TEST(PODSmallVectorTest, ...) {
}

} // namespace

Thoughts?

1462

Please add an assertion string, such as "T is required to be a plain-old data type".

1499–1501

This is identical to code in the move constructor. Separate it out into a helper?

1511–1517

Helper?

1527–1535

Should we assert when nullptr is returned from std::malloc or std::realloc?

1540–1542

Assertions on popping/dropping past empty?

1549–1550

Assertions on invalid access?

1562

As I read this patch, I keep reading "sub" as a prefix. Can we just spell this out as "SubstitutionTable"?

Also, this probably deserves unit tests as well.

1577–1580

Can/should this be implemented using pushPack() and pushSubIntoPack()?

1585

Do you need to assert that pushPack has been called at least once (i.e., !PackIndices.empty())?

1595

Perhaps NodeRange would be more clear.

1596–1599

Please be consistent with pointer style in this patch.

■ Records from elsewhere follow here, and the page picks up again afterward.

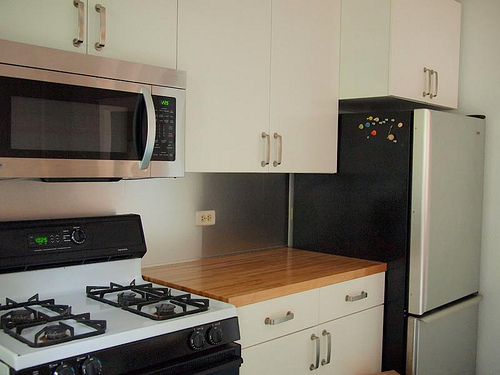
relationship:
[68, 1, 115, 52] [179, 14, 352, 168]
handles attached to cabinet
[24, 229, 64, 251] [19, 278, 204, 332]
clock attached to stove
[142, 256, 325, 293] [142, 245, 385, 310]
butcher block on top of butcher block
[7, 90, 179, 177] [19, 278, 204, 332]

  • I suspect the rest of the file attaches to the type, i.e., Node** First, which is why I didn't comment earlier on, e.g., Node* Entry.
  • LLVM style is to attach to the name, like here.

I have a slight preference for switching toward LLVM style, but if the file consistently uses pointers attached to types, that's fine too. (Just be consistent within the patch.)

1602

This could perhaps use a comment. At least, inside the function to explain the math.

1603

Once you add this assertion to operator[] you can delete it here.

1604

Should there be some assertion on Subs.size() here? Perhaps, if so, this should be &Subs[PackIndices[N]], so that Subs.operator[]() handles it for you. Same below.

1605–1607

Does this deserve its own helper function (e.g., packEnd())? (I haven't read ahead to see if this logic is duplicated anywhere; probably not a separate function if it's not duplicated.)

1621–1631

How much have you thought about these sizes (32, 32, and 4)? Any evidence to back up these specific choices?

This revision now requires changes to proceed.Aug 7 2017, 5:09 PM

Oh, also found a couple of things you should likely split into prep commits to simplify this patch.

src/cxa_demangle.cpp
1575–1577
  • Why not rename names as well?
  • Please rename these in a separate prep commit to minimize noise on the final patch.
erik.pilkington edited edge metadata.
erik.pilkington marked 14 inline comments as done.

Address review comments.
Thanks!
Erik

src/cxa_demangle.cpp
1575–1577

Sure, r310415.

1604

We can't use operator[] here because if all we have is an empty parameter pack then &Subs[PackIndices[N]] needs to point the the end() iterator, which is out of bounds. The new patch adds an assert though.

1621–1631

Yep, 32 is enough for the Subs table/names to never overflow when demangling the symbols in LLVM, and 4 seldom overflows TemplateParams. TemplateParams is temporary held on the stack in parse_template_args(), so I wanted it to be smaller.

dexonsmith accepted this revision.Aug 9 2017, 10:43 AM

I have a few more nitpicks; LGTM after you fix those.

src/cxa_demangle.cpp
1621–1631

Sounds great. Please add comments to that effect.

1626–1630

This assertion won't be meaningful in the case that matters: when PackIndices[N + 1] is larger than Substitutions.size(). In that case, End is in the middle of nowhere, and the result of End <= Substitutions.end() is undefined. A smart optimizer would fold that to true.

You should assert PackIndices[N + 1] <= Substitutions.size().

5195–5199

This looks really hairy. This is the only (non-recursive) caller of parse_template_arg... it doesn't seem reasonable for parse_template_arg to modify template params, if we're just going to reset them after without looking.

Please add a FIXME to sort this out (at least to document the logic, if not to refactor it somehow).

5207–5209

Early continue instead of else, if you leave the logic like this.

I'm a little skeptical that this structure is better than before, though, since there's some non-trivial duplicated code. I'll let you decide.

This revision is now accepted and ready to land.Aug 9 2017, 10:43 AM
This revision was automatically updated to reflect the committed changes.